I would like to announce that I have made it through, but honestly, there is no other side to get to, like a riverbank over there; I would like to amend the no one escapes death statement to include no one escapes grieving either.

I think this grief chapter of our life experience is meant for deeper diving, uncovering from what we are made. It may feel ice cold at first, with nothing but pre-drowning and undertow, but working to understand the cold and the current, working with it can transport us through our self-examination to a place of possibly beautiful understanding of ourselves, of life, of living fully.

What that something is will be different for each of us because it is based in part on the complexities of the relationship and personality of the person we are grieving and ourselves within and without that context. How can things be so simple and so very complex simultaneously?

It is the knotted reality of life.

My writing, my grieving, my language may not be a good fit for your tastes or lifestyle. I am sharing what I have learned in my grief with those who may be starting out on their path, who may be so lost in their loss, they need what is causing their grief-the black hole left by their lost loved ones, your lost loved one, more than anyone. I encourage you, everyone, to write or talk about your loved one because it may help more than you think.

As a witness to his life, I felt bad for the ENTIRE world, which missed out on knowing him and began writing with that intent-sharing him with the world. Dave LOVED helping people. I encouraged him to write about his life to help people he would never be able to help in a one-on-one counseling situation, to motivate people- people with disabilities and everybody else.

HIS book changed without him here to write it; writing his story from my perspective has helped me in ways I couldn’t know until I was somewhere in the middle of it, and I am so grateful I was forced from beyond the grave to do so. As a radical introvert, it’s a big deal to open the doors of my grief wide with the hope that reading my love for my brother through the curse words of my fucking grief and probably too soon dark humor may help you see something in your grief that helps you.

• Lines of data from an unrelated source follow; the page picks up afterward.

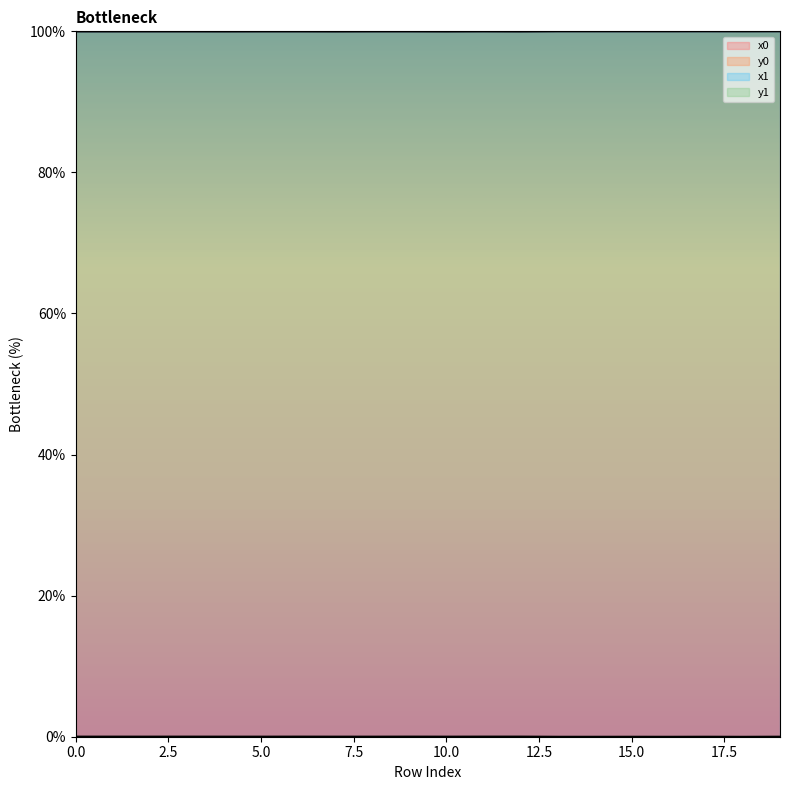

How many interior local valleys does the y0 series have?

6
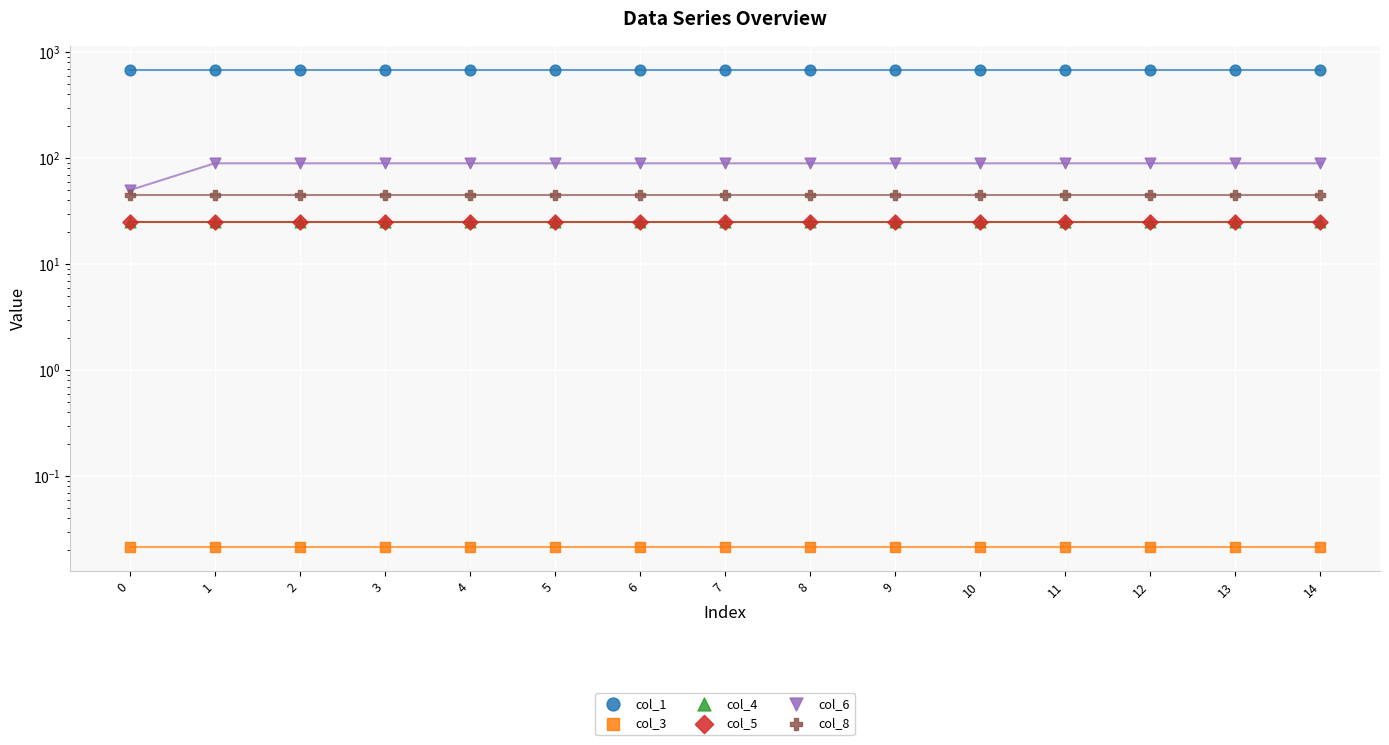

Is the value of col_1 at 11 greater than the value of col_5 at 11?

Yes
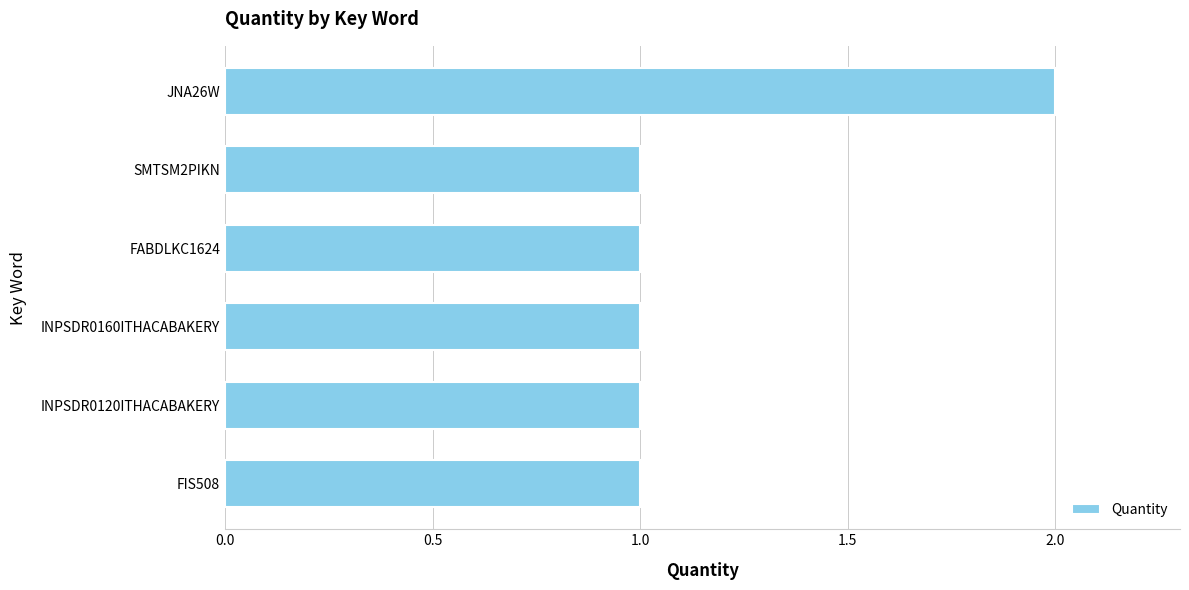

Is it true that the value at FABDLKC1624 is 1?

True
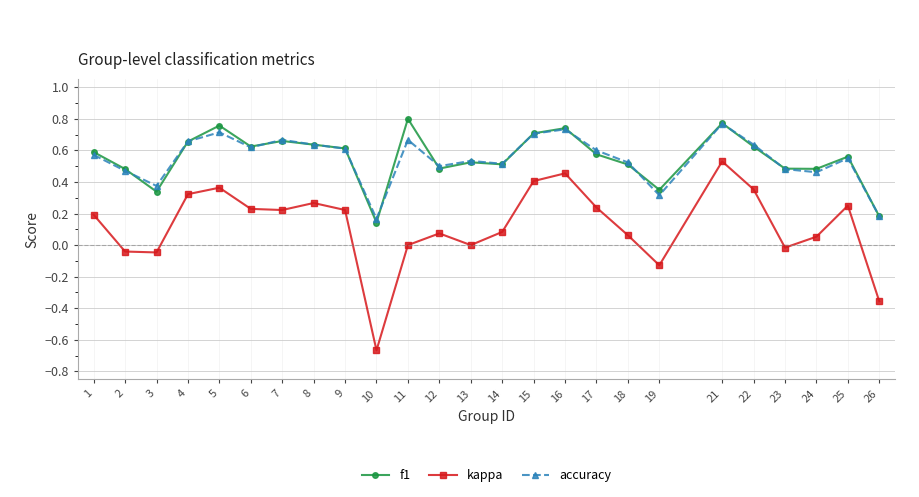

What is the total value across all series at 9?

1.4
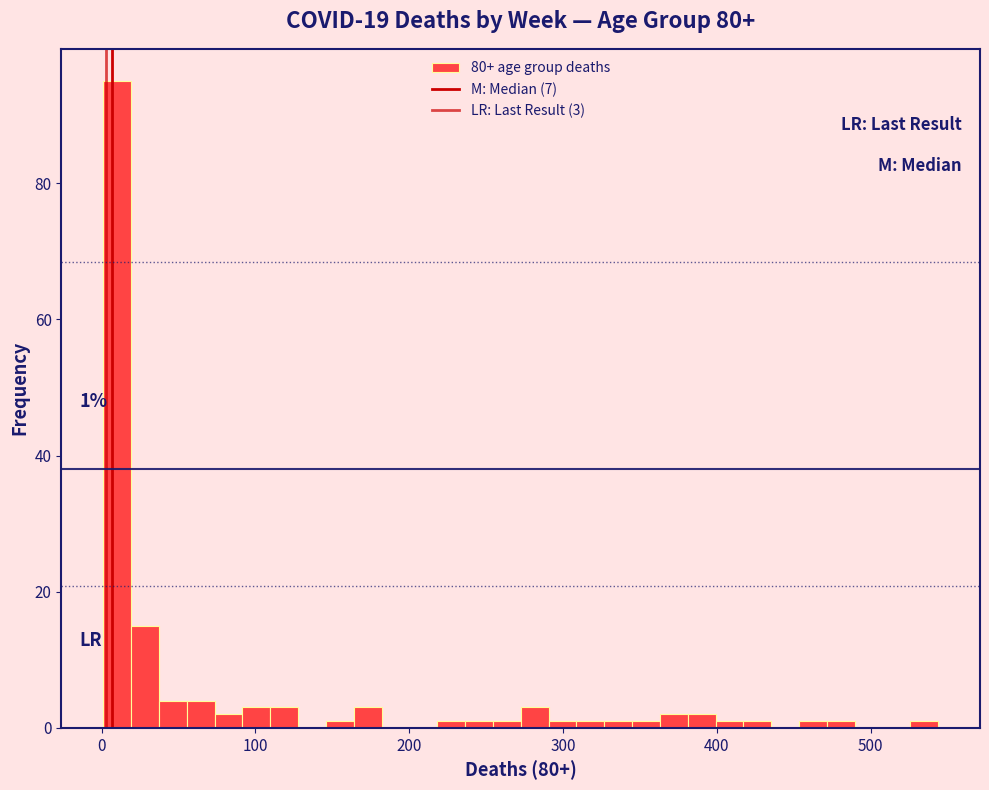

Read against the x-axis, roughly where is the centre of the tallest bar?

10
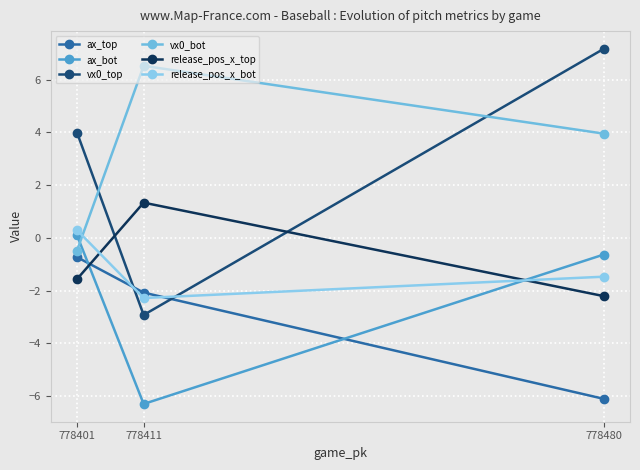

How many values in the release_pos_x_bot series exceed -1?

1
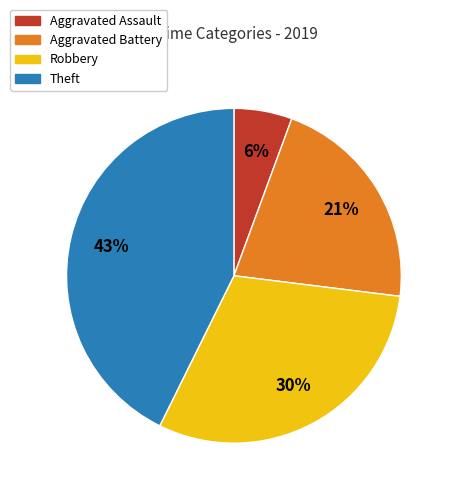

Is the sum of Aggravated Assault and Aggravated Battery greater than half?

No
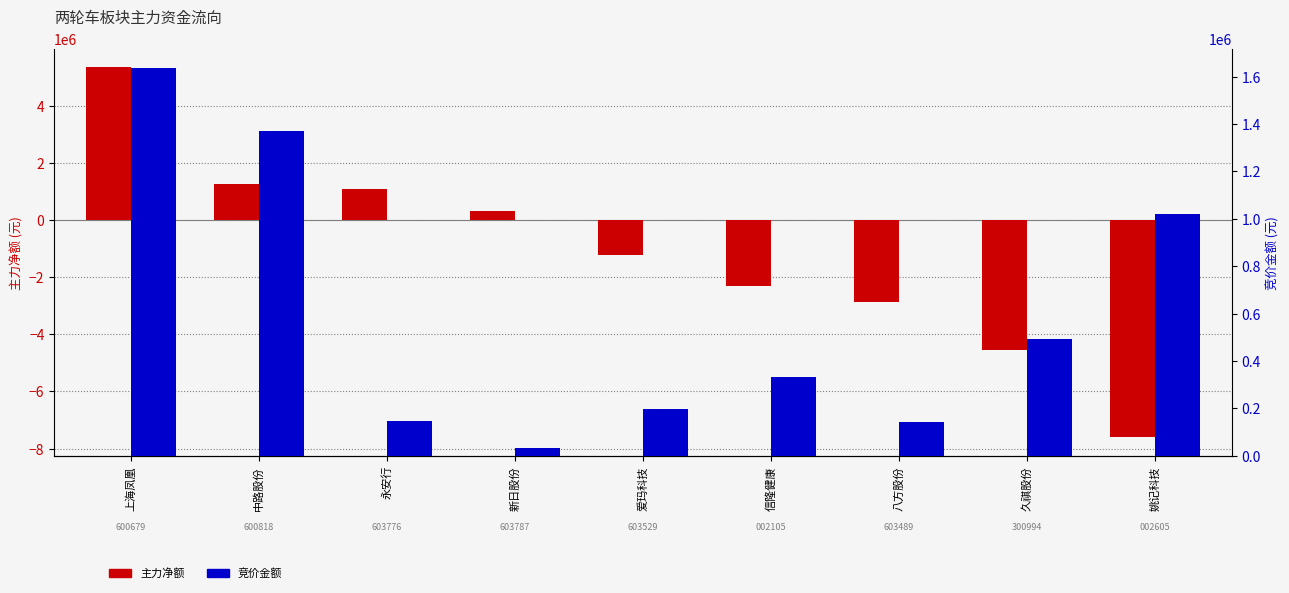

List the series in order of their overall mean, lowest first.

主力净额, 竞价金额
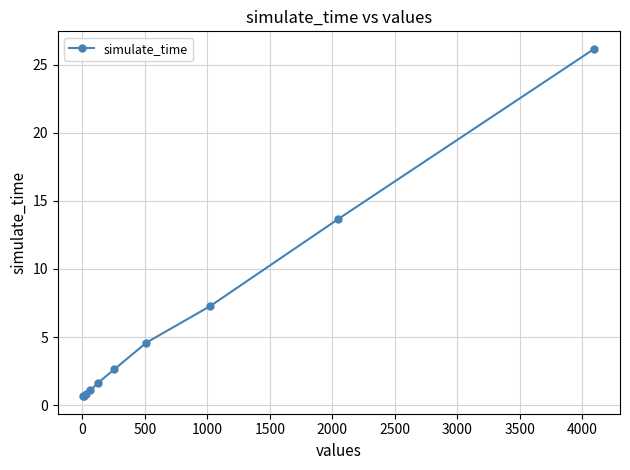

True or false: there are more than 2 points higher than both neighbors.

False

Often those close to us can’t understand our grief, and we find solace in the presence of complete strangers who are grieving. Don’t be upset with your people or take it personally; it is a common phenomenon. So is denial or showing our emotions. Try to give those closest to you all the grace in the world because a time will come when they are branded with a grief to call their very own soon enough. Let them enjoy their “soul’s childhood” a little longer.

My brother Dave imbued love and gave it away freely to anyone and everyone. In his honor, I am giving away all these words out of love for him, out of love for my grief and what it has taught me, for the love of others who I see withering in their grief; this is written from the place of love for the humanity in all of us.

I have talked to thousands of people about my grief, their grief, our grief, grief through conversations sparked by this blog since I unzipped my life’s bag of memories and poured everything online for the world to sift through. I know it helps me to talk to all of you, hear your favorite stories of my Dave if you knew him or about your loved ones wherever you are; it’s a smaller planet together. I have filled my heart with the names of your loved ones, images, stories, alongside all my memories of my brother and my other loved ones who are no longer with me.